Brood War was a finalist for Computer Games Strategy Pluss 1998 "Add-On of the Year" award, which ultimately went to Age of Empires: The Rise of Rome. The editors noted that Brood War was "very popular, and added to the already considerable appeal of the original, award-winning, title."

===Legacy===

StarCraft, along with its expansion Brood War, rapidly grew in popularity in South Korea, establishing a successful professional gaming scene. Some pro-gamers have gained television contracts, sponsorships, and tournament prizes, allowing the most famous player, Lim Yo-Hwan, who is known in-game as SlayerS `BoxeR`, to gain a fanclub of over a half million people.

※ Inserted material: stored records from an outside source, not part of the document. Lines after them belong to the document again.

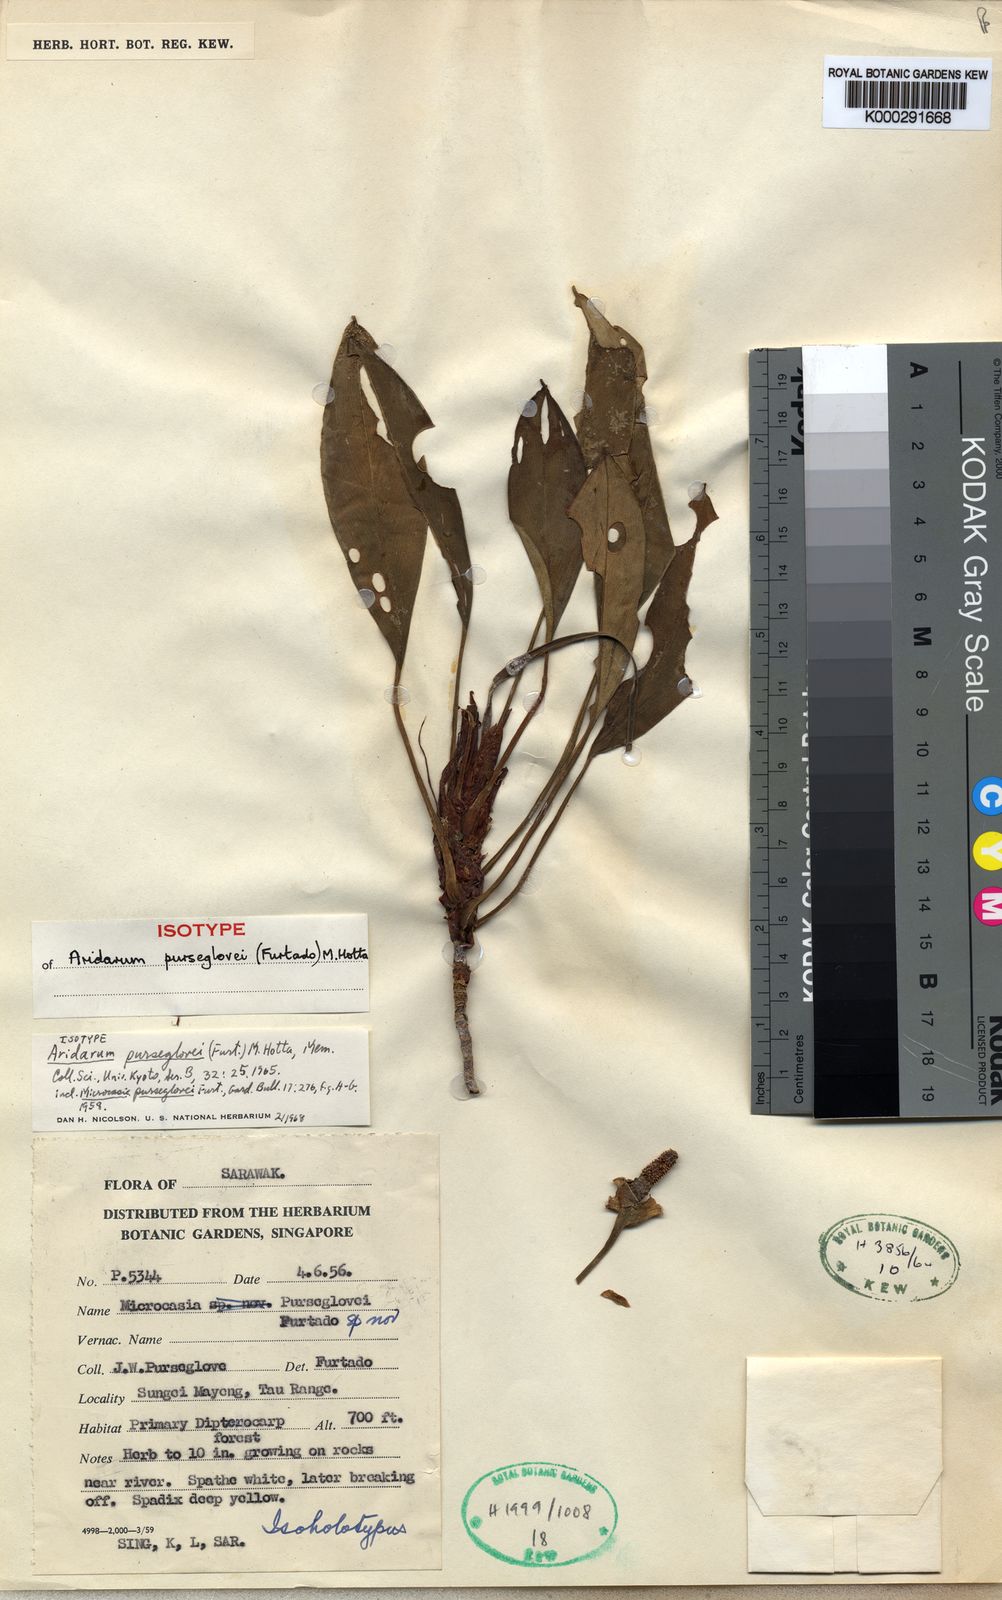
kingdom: Plantae
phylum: Tracheophyta
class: Liliopsida
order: Alismatales
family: Araceae
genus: Burttianthus
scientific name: Burttianthus purseglovei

Professional gamers dedicate many hours each day to playing StarCraft when preparing for the highly competitive leagues. Lee Yun-Yeol, a Terran player known as [Red]NaDa, reported earnings in 2005 of US$200,000. In April 2009, a Collegiate Star League was formed in the U.S. to facilitate inter-collegiate competition amongst university teams and clubs. In October 2009, the first live collegiate StarCraft match occurred between Rutgers University and Princeton University in a best-of-five series.

On May 2, 2012, KeSPA, Ongamenet, Blizzard Entertainment, and GomTV announced the introduction of StarCraft II: Wings of Liberty to professional competitions in South Korea with StarCraft: Brood War being completely phased out in October.

However, even after being supplanted by its successor, Brood War competition remained popular for part of an audience and streaming channels of retired professional gamers kept popularity. Outside governance of Korean eSports Professional Association, amateur competitions started to gain popularity.